Bitcoin-Ethereum Loyo, Kripto Ini Malah Melesat 48% Sepekan!

Foto: Ilustrasi/ Cryptocurrency

Jakarta, CNBC Indonesia – Sejumlah kripto utama bergerak beragam sepanjang hari ini, Minggu (6/3/2022). Bitcoin (BTC), kripto terjumbo, sebenarnya sempat reli di tengah pekan, tetapi kembali lesu di akhir minggu.

Menurut data Coinmarketcap, per pukul 16.13 WIB, harga Bitcoin kembali ke bawah US$ 40.000, tepatnya US$ 39.179,08, naik 0,36% dalam 24 jam terakhir dan naik tipis 0,82% selama sepekan.

Bacaan Lainnya

Sebenarnya, kripto tertua tersebut sempat melonjak ke US$ 45.077 pada Selasa (2/3/2022), alias melesat 20,20% dibandingkan posisi Senin (1/3/2022). Namun, reli tersebut tidak bertahan lama lantaran semenjak Selasa hingga hari ini harga BTC kembali menurun bukit.

Ethereum (ETH) juga lesu sepekan ini setelah sempat naik ke US$ 3.028 pada Senin. Hari ini, ETH turun 0,39% dan minus 4,02% dalam sepekan ke posisi US$ 2.634,51.

Di antara kripto jumbo lainnya, token Terra (LUNA) menjadi yang paling tokcer sepekan, yakni 10,60%. Namun, hari ini LUNA mulai mengalami aksi ambil untung hingga minus 1,08% ke US$ 87,80.

Sementara, dari 100 besar kripto berdasarkan kapitalisasi pasar, token Waves (WAVES) menjadi top gainers dengan kenaikan 48,50% selama sepekan.
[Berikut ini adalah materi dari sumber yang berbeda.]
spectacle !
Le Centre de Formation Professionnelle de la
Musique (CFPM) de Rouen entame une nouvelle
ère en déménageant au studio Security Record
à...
Sementara, token Secret (SCRT) ambles 12,79%, menjadi top losers sepekan.

Sepanjang minggu, sentimen utama didominasi oleh perang Rusia di Ukraina, dan kripto terjumbo Bitcoin mengalami efek samping dari konflik tersebut.
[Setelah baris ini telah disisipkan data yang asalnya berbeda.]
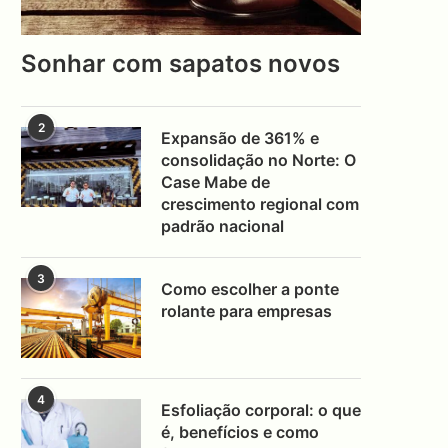
Sonhar com sapatos novos
2
Expansão de 361% e
consolidação no Norte: O
Case Mabe de
crescimento regional com
padrão nacional
3
Como escolher a ponte
rolante para empresas
4
Esfoliação corporal: o que
é, benefícios e como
“Sentimen risiko tetap rapuh dan sangat dipengaruhi oleh berita utama Rusia-Ukraina. Selain itu, kabar dari bank sentral Amerika Serikat yang tampaknya berkomitmen untuk menaikkan suku bunga juga memperberat sentimen pasar,” kata Tapas Strickland, ekonom di National Australia Bank, dilansir dari CNBC International.

Meski kembali dalam tren lesu, beberapa analis tetap optimis kripto akan membentuk tren bullish karena permintaan jangka panjang yang berkelanjutan, terutama di Bitcoin.

Sebagian besar investor menjadi pemegang jangka panjang, yang bermanfaat untuk apresiasi harga karena jelas bahwa lebih banyak investor mencari harga yang lebih tinggi untuk dijual,” kata Marcus Sotiriou, analis di broker aset digital GlobalBlock dikutip dari CoinDesk.

“Adopsi kripto secara global terus melonjak dan sejalan dengan analisis kami bahwa pasar kripto sedang berada dalam fase akumulasi,” tambah Sotiriou.